National media echo Obama's opinion
The president's comments about Intermountain Healthcare have been supplemented by recent reports in a number of prominent national media outlets that say Intermountain Healthcare is a role-model system that should be considered as national leaders work on healthcare reform.
- TIME MAGAZINE said on June 5: "If there is an ideal out there…it can be seen in the kind of medicine already being practiced by Kaiser Permanente, the Mayo Clinic, Intermountain Healthcare, and Geisinger Health System, which manage to hold down costs and get better results. Their operations have fostered closer teamwork among care providers." The complete article is at: The Five Big Health-Care Dilemmas.
- THE WASHINGTON POST said on June 6: "First, we need to design a healthcare system that delivers better-integrated, coordinated care. There are organizations—usually large, multi-specialty group practices—that produce high-quality, comprehensive care at a total per-person cost (premium and out-of-pocket) that is considerably less than the cost of independent practice.

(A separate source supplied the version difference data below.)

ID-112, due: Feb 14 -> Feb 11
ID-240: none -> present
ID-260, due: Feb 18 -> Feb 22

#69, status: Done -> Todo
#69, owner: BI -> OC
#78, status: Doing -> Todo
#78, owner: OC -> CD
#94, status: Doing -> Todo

Research at Dartmouth Medical School published last year found that if all doctors practiced to the standard of Intermountain Healthcare in Salt Lake City, Medicare would cost 40 percent less." The complete article is at: Using Value to Curb Health Costs.
- An article by former U.S. SENATOR TOM DASCHLE in ROLL CALL Special Reports (June 8 issue), a Washington D.C. political newspaper, said: "Every country begins at the base of the pyramid and works its way up until the money runs out. However, in the U.S., we start at the top of the pyramid and work our way down until the money runs out. This is our fundamental problem. We have an inverted pyramid that costs over 40 percent more than the second-most-expensive country. At the same time, quality declines because we ignore the most basic, least expensive form of healthcare delivery. As a result of the extraordinary spectrum of quality and quantity found in this country, we have islands of excellence (Mayo Clinic and Intermountain Healthcare) in a sea of mediocrity." The complete article is at: Daschle: Comprehensive Health Care Reform Is Long Overdue in U.S.

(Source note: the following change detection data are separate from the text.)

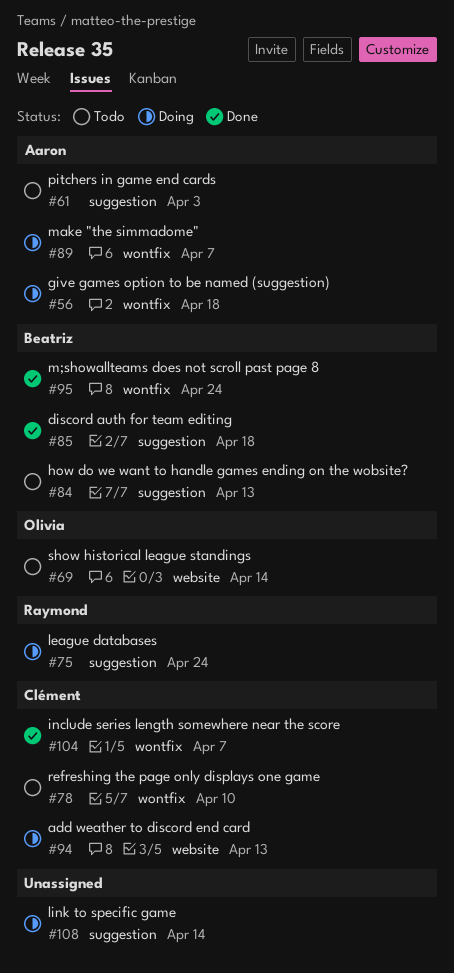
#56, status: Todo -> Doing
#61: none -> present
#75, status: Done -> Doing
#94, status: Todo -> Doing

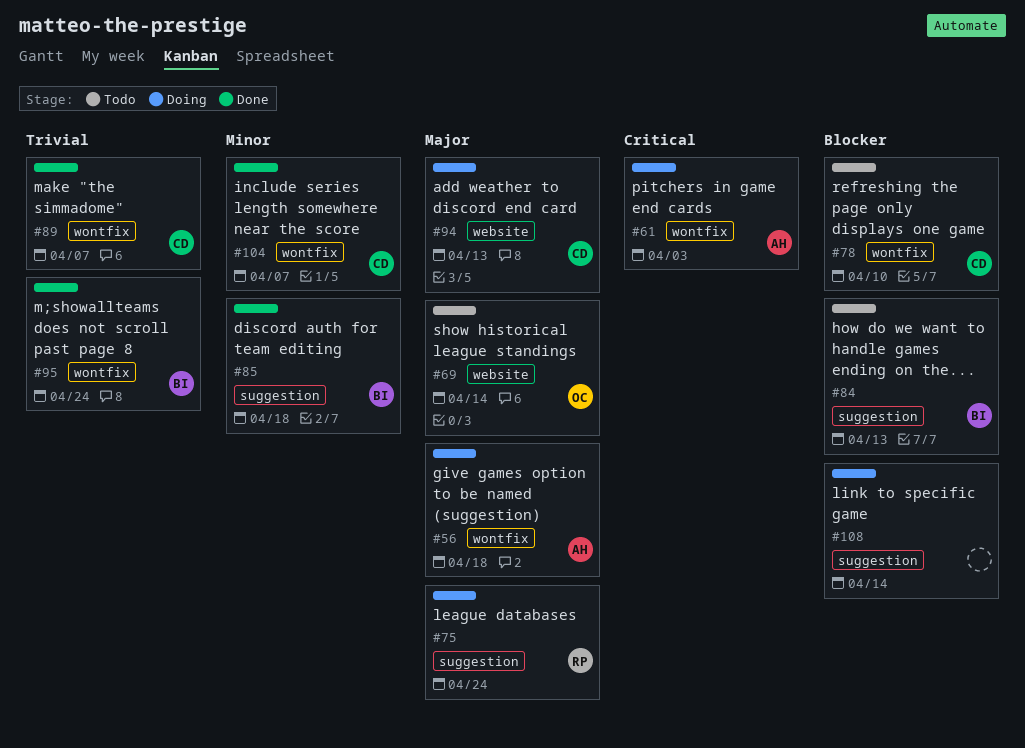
#61, status: Todo -> Doing
#61, label: suggestion -> wontfix
#89, status: Doing -> Done
#89, owner: Aaron -> Clément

- THE COMMITTEE FOR ECONOMIC DEVELOPMENT, a public policy group of business and academic leaders that researches major economic and social issues, issued a statement on June 9 that included the following: "Our best healthcare insurers and providers, such as Mayo, Kaiser, and Intermountain, must be allowed to bring their innovations in cost reduction and quality improvement to all parts of the country. That would solve our healthcare problems by saving enough money to pay for universal coverage." The complete article is at: CED Endorses the Healthy Americans Act.
- THE NEW YORKER ran an article on June 1 by Atul Gawande, MD, about how costlier healthcare doesn't necessary equal better healthcare. In offering solutions to this dilemma, Dr. Gawande talks about trend-setting physicians and hospitals that adopt measures to avoid harmful financial incentives and take responsibility for improving the sum total of patient care. He says: "This approach has been adopted in other places, too: the Geisinger Health System in Danville, Pennsylvania; the Marshfield Clinic in Marshfield, Wisconsin; Intermountain Healthcare in Salt Lake City; Kaiser Permanente in Northern California. All of them function on similar principles. All are not-for-profit institutions. And all have produced enviably higher quality and lower costs than the average American town enjoys." You can read the complete article at: The Cost Conundrum.